New partnership aims to clamp down on use of bitcoin for child porn
Bitcoin ia a web-based digital currency that relies on complex cryptographic algorithms to move money around quickly and anonymously with no need for a central authority to process transactions.
London-based bitcoin start-up Elliptic and the Internet Watch Foundation, a charity that monitors online child sex abuse, will cooperate to clamp down on the use of bitcoin in online child pornography, Elliptic said on Wednesday.
Bitcoin ia a web-based digital currency that relies on complex cryptographic algorithms to move money around quickly and anonymously with no need for a central authority to process transactions.
That has made it attractive to a variety of users, including those who want to get around capital controls and those who support a currency that is free from government control for ideological reasons. But it has also attracted drug dealers, arms dealers, and the buyers and sellers of online child pornography.
The UK-based IWF, which aims to eliminate child pornography on the internet, has given Elliptic - which identifies illicit activity on bitcoin's public ledger of transactions, the blockchain - a database of bitcoin addresses that it has associated with the pornography.
"This is the first time anybody has started identifying these crimes in bitcoin and flagging them up in a system like ours," said Elliptic CEO James Smith. "This is a great step ... towards our goal of getting rid of any sort of illicit activity in bitcoin."

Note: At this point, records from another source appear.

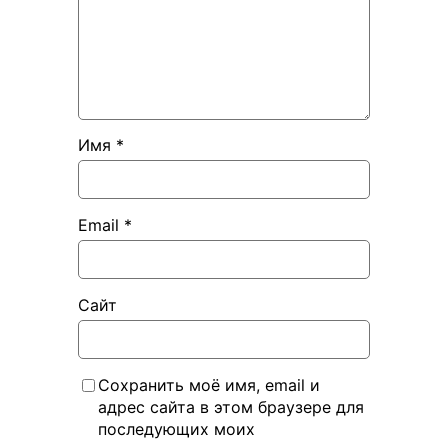
Имя
*
Email
*
Сайт
Сохранить моё имя, email и
адрес сайта в этом браузере для
последующих моих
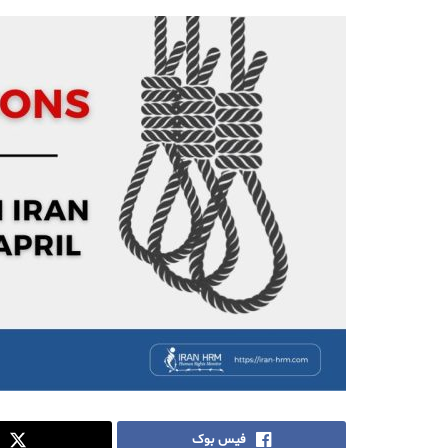
فیس بوک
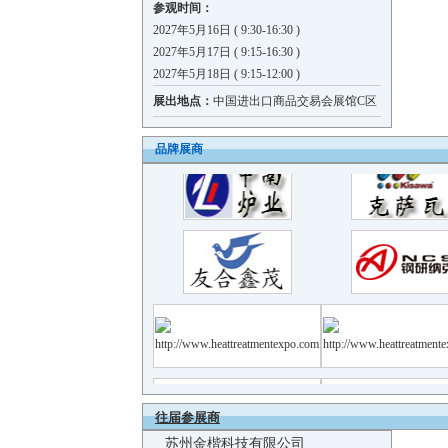
参观时间：
2027年5月16日 ( 9:30-16:30 )
2027年5月17日 ( 9:15-16:30 )
2027年5月18日 ( 9:15-12:00 )
展出地点：
中国进出口商品交易会展馆C区
品牌展商
秦皇岛欧致精密铸造有限公司
佛山市精燃机电设备有限公司
东莞市精诚电热科技有限公司
东莞市德明仪表有限公司
深圳市矩形科技有限公司
东莞市捷诚石墨制品有限公司
保定市瑾兴机械加工有限公司
大奕电机股份有限公司
兴化市金鹏合金钢有限公司
往届参展商
苏州金楷科技有限公司
郑州飞虹热处理设备制造有限公司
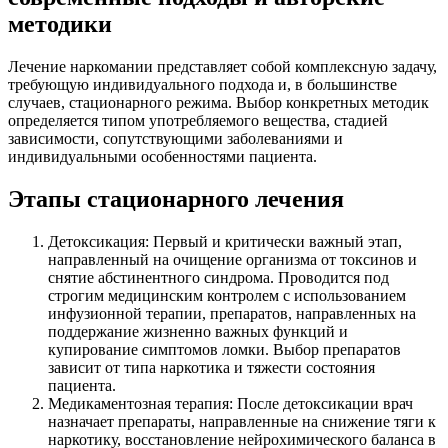
методики
Лечение наркомании представляет собой комплексную задачу,
требующую индивидуального подхода и, в большинстве
случаев, стационарного режима. Выбор конкретных методик
определяется типом употребляемого вещества, стадией
зависимости, сопутствующими заболеваниями и
индивидуальными особенностями пациента.
Этапы стационарного лечения
Детоксикация: Первый и критически важный этап,
направленный на очищение организма от токсинов и
снятие абстинентного синдрома. Проводится под
строгим медицинским контролем с использованием
инфузионной терапии, препаратов, направленных на
поддержание жизненно важных функций и
купирование симптомов ломки. Выбор препаратов
зависит от типа наркотика и тяжести состояния
пациента.
Медикаментозная терапия: После детоксикации врач
назначает препараты, направленные на снижение тяги к
наркотику, восстановление нейрохимического баланса в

Elliptic, which was named by accountancy firm KPMG this year as one of 10 top emerging financial-technology start-ups, counts the biggest U.S and European bitcoin exchanges as clients. It also provides evidence to federal agencies in the United States and Europe for major investigations involving bitcoin. That makes the firm uniquely placed to take action, it said.
Elliptic will integrate IWF's data set into its transaction-monitoring systems and will then alert clients when it sees money moving from the addresses identified as bad actors by IWF.
"Over the past few years, we have seen an increasing amount of bitcoin activity connected to purchasing child sexual abuse material online," said IWF Chief Executive Susie Hargreaves. "Our new partnership with Elliptic is imperative to helping us tackle this."
Elliptic said that although illicit activity on the bitcoin network, including the buying and selling of child pornography, was increasing, the proportion that made up of bitcoin transactions was declining as bitcoin transactions continued to grow in number.